─── TEXTO DO EXERCÍCIO ───
Reforma trabalhista

O projeto de lei da reforma trabalhista foi aprovado pela Câmara dos Deputados. O texto-base segue agora para votação no Senado, sob o número 38/2017 e pelo empenho do Governo em sua aprovação, é provável que a matéria seja aprovada e sancionada ainda neste primeiro semestre, significando um marco nas relações trabalhistas, com muitas novidades, dentre estas:

Jornada intermitente:
Pela proposta, será possível firmar um contrato de trabalho de forma não contínua, como é hoje, ocorrendo alternância de períodos de trabalho e de inatividade, determinados em horas, dias ou meses.
O empregado deverá ser avisado com 3 (três) dias de antecedência da necessidade do empregador naquele dia específico e terá 1(um) dia útil para recusar, além de receber verbas como 13º salário e férias, de forma proporcional ao final da prestação do serviço.

Trabalho Remoto:
Atualmente a legislação contempla de forma superficial essa modalidade de trabalho. Porém, com a reforma trabalhista, são colocadas regras claras e específicas, gerando segurança às partes, inclusive com possibilidade do contrato prever que tudo que for utilizado pelo trabalhador, em casa, poderá ser formalizado com o empregador, via contrato, como equipamentos e gastos com energia e internet, e o controle do trabalho será feito por tarefa.
─── DADOS DO EXERCÍCIO ───
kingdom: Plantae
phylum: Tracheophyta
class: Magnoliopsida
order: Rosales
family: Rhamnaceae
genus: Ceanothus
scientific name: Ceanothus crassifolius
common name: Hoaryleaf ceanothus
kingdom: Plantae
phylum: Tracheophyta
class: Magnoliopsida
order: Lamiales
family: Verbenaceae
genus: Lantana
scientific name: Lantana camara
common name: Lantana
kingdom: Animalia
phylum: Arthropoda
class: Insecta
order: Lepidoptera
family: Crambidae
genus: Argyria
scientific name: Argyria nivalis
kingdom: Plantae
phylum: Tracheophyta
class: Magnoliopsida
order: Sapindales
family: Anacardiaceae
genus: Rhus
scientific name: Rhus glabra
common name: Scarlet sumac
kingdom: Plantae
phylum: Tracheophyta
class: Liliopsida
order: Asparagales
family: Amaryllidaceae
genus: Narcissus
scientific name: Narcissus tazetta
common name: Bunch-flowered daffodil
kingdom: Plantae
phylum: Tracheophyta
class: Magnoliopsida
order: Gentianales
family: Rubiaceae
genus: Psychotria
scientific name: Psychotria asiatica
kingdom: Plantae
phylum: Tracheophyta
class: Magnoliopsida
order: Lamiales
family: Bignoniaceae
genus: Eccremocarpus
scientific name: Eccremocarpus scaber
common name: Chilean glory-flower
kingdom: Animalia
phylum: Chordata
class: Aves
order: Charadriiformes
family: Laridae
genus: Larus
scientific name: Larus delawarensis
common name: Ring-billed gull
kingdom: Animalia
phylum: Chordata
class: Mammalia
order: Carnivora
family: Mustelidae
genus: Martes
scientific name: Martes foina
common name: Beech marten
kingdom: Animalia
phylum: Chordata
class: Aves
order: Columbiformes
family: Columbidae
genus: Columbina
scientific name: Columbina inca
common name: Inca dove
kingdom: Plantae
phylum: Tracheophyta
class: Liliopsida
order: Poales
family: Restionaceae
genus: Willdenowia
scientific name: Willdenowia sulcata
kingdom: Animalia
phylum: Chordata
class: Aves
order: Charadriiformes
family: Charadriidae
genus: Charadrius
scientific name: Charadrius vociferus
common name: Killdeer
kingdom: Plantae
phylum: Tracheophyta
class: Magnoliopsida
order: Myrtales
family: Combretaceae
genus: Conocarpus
───
Redigite integralmente o texto sobre a reforma trabalhista, sem qualquer alteração. Os registros não desempenham papel algum nesta atividade.

Reforma trabalhista

O projeto de lei da reforma trabalhista foi aprovado pela Câmara dos Deputados. O texto-base segue agora para votação no Senado, sob o número 38/2017 e pelo empenho do Governo em sua aprovação, é provável que a matéria seja aprovada e sancionada ainda neste primeiro semestre, significando um marco nas relações trabalhistas, com muitas novidades, dentre estas:

Jornada intermitente:
Pela proposta, será possível firmar um contrato de trabalho de forma não contínua, como é hoje, ocorrendo alternância de períodos de trabalho e de inatividade, determinados em horas, dias ou meses.
O empregado deverá ser avisado com 3 (três) dias de antecedência da necessidade do empregador naquele dia específico e terá 1(um) dia útil para recusar, além de receber verbas como 13º salário e férias, de forma proporcional ao final da prestação do serviço.

Trabalho Remoto:
Atualmente a legislação contempla de forma superficial essa modalidade de trabalho. Porém, com a reforma trabalhista, são colocadas regras claras e específicas, gerando segurança às partes, inclusive com possibilidade do contrato prever que tudo que for utilizado pelo trabalhador, em casa, poderá ser formalizado com o empregador, via contrato, como equipamentos e gastos com energia e internet, e o controle do trabalho será feito por tarefa.